Other students, like Nayala Conroe, a third grader at East Rock School, loves “art and music.” She said that “it is fun to be back at in-person school,” but said that with more time at home this year,” I have done more creative things.”

Tusker Pickett, a fourth grader, told record reporters that, “I love music class.” He said the hybrid band classes forced him and classmates to work in new ways, “Since some of us are at home, it’s fun to figure out how to incorporate music with people who are in-person, and trying to be part of that,” he said.

“Even though we are stuck inside does not mean that you have to stop doing what you love!”

Time away from soccer or baseball practice, school and swimming lessons, has left people missing sports with friends. Some said it has been hard being stuck at home with siblings!

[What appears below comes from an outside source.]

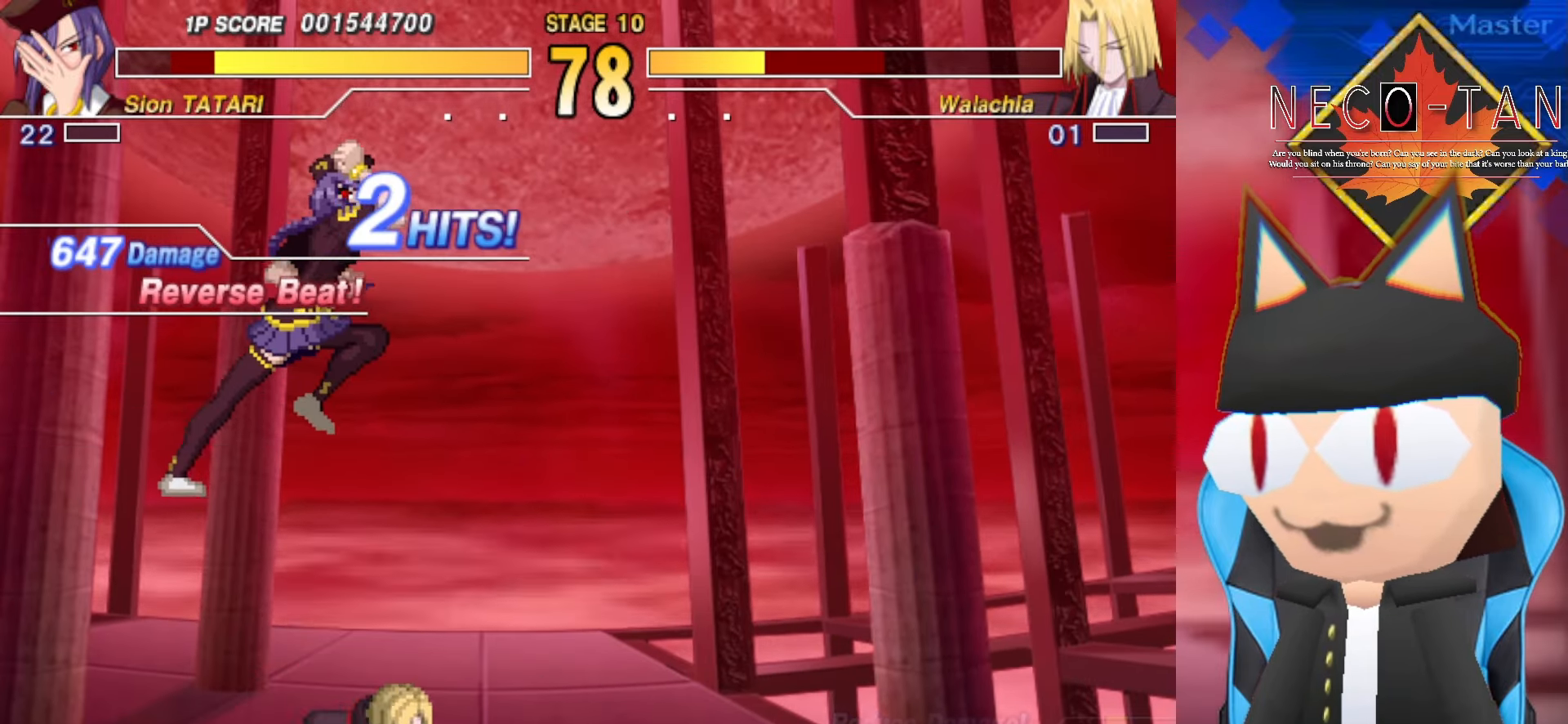
{"buttons": [], "left_stick": "left", "events": [[50, "L2", "down"], [133, "L2", "up"], [150, "left_stick", "up"], [233, "L2", "down"], [333, "L2", "up"], [333, "left_stick", "left"], [400, "L2", "down"], [483, "L2", "up"]]}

Art by East Rock student Haelly Patel

But the added also time students offered students more chances to be creative, said Ms. Pringle. Ms. Faustino said Covid “gave me more time to do my business.” Nora Matz, a fifth grader, decided to re-learn some art skills during Covid and was grateful for “more time to draw, sketch, more time to be creative.”

Mr. Pickett agrees. “Being at home I have to be creative to come up with something to do,” he said, adding that he is singing more. Ms. Matz and Lanaya Gore, also a fifth grader, both now use their tablets to draw — and are getting more creative because of it.

Said Ms. Gore, “Even though we are stuck inside does not mean that you have to stop doing what you love!”